Go through the listing below and count each line with the word "password" in it; return only the count.

**Information shown**
..............................

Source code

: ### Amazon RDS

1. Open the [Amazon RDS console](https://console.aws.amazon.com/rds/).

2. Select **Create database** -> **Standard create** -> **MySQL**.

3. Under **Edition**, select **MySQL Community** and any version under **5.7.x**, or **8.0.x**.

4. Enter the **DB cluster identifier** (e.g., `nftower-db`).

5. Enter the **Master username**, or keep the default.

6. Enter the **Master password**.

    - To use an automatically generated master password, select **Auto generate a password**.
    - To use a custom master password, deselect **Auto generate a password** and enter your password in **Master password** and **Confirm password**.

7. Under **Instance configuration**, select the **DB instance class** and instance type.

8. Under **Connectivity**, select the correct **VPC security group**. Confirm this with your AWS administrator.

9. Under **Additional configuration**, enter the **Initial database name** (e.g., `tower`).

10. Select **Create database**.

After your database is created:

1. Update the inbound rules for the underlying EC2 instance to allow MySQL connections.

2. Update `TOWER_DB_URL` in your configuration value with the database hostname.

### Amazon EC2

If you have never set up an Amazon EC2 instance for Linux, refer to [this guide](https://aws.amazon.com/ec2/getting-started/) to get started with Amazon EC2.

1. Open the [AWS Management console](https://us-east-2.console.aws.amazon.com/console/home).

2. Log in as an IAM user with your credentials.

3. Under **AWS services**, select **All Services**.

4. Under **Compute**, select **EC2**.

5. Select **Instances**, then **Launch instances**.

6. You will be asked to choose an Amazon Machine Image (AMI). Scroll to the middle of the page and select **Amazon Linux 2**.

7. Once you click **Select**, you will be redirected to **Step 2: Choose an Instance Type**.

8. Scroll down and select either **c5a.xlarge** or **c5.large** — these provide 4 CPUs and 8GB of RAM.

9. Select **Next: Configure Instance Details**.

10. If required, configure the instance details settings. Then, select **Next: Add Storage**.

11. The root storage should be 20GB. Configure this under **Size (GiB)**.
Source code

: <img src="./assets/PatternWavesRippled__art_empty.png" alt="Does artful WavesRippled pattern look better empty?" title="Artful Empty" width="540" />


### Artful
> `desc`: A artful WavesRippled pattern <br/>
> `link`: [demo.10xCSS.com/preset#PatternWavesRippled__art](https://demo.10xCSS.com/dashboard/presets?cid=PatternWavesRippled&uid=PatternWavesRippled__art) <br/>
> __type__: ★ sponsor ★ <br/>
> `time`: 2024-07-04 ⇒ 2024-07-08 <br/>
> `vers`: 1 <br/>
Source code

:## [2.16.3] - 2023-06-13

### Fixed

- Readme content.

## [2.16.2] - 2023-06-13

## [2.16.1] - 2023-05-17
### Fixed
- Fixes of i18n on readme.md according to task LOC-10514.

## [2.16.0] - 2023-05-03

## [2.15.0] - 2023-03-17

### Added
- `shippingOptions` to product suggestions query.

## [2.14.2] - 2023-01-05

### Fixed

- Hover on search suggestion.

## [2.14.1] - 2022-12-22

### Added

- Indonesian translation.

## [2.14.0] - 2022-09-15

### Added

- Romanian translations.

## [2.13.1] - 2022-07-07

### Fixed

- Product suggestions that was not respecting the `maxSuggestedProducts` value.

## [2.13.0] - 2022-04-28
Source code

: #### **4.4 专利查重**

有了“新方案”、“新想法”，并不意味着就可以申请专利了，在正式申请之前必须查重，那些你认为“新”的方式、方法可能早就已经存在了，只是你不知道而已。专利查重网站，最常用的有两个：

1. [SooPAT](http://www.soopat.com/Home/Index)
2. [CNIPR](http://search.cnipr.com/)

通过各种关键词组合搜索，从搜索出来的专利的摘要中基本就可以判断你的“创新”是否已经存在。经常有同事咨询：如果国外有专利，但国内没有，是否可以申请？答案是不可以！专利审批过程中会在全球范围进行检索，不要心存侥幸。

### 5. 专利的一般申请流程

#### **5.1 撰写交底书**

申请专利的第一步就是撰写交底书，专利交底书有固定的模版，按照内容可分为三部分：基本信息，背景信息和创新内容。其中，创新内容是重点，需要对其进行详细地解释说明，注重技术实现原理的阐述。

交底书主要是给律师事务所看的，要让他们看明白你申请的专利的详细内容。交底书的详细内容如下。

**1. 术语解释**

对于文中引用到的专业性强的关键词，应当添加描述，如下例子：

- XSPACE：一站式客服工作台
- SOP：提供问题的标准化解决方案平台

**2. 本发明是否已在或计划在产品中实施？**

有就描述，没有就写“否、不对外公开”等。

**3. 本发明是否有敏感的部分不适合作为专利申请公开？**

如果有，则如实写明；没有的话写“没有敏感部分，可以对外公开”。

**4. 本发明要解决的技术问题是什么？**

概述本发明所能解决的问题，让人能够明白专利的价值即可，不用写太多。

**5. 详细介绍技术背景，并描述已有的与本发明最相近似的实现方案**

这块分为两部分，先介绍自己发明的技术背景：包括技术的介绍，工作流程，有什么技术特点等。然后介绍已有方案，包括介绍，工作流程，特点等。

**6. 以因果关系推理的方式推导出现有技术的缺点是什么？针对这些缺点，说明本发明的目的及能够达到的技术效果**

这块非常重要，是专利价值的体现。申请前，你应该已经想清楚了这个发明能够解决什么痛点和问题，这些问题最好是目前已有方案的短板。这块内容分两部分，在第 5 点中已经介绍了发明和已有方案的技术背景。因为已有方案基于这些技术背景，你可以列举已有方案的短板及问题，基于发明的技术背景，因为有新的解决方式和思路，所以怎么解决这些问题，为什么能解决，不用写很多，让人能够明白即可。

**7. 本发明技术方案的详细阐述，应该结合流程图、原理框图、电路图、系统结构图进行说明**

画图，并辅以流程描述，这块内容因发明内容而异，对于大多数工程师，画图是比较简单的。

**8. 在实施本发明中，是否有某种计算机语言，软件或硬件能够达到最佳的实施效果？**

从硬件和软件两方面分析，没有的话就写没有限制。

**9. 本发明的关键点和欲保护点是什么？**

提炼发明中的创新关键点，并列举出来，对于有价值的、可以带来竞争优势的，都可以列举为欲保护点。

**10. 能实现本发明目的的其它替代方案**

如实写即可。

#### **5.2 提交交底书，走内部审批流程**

..............................

**Exercise response**
3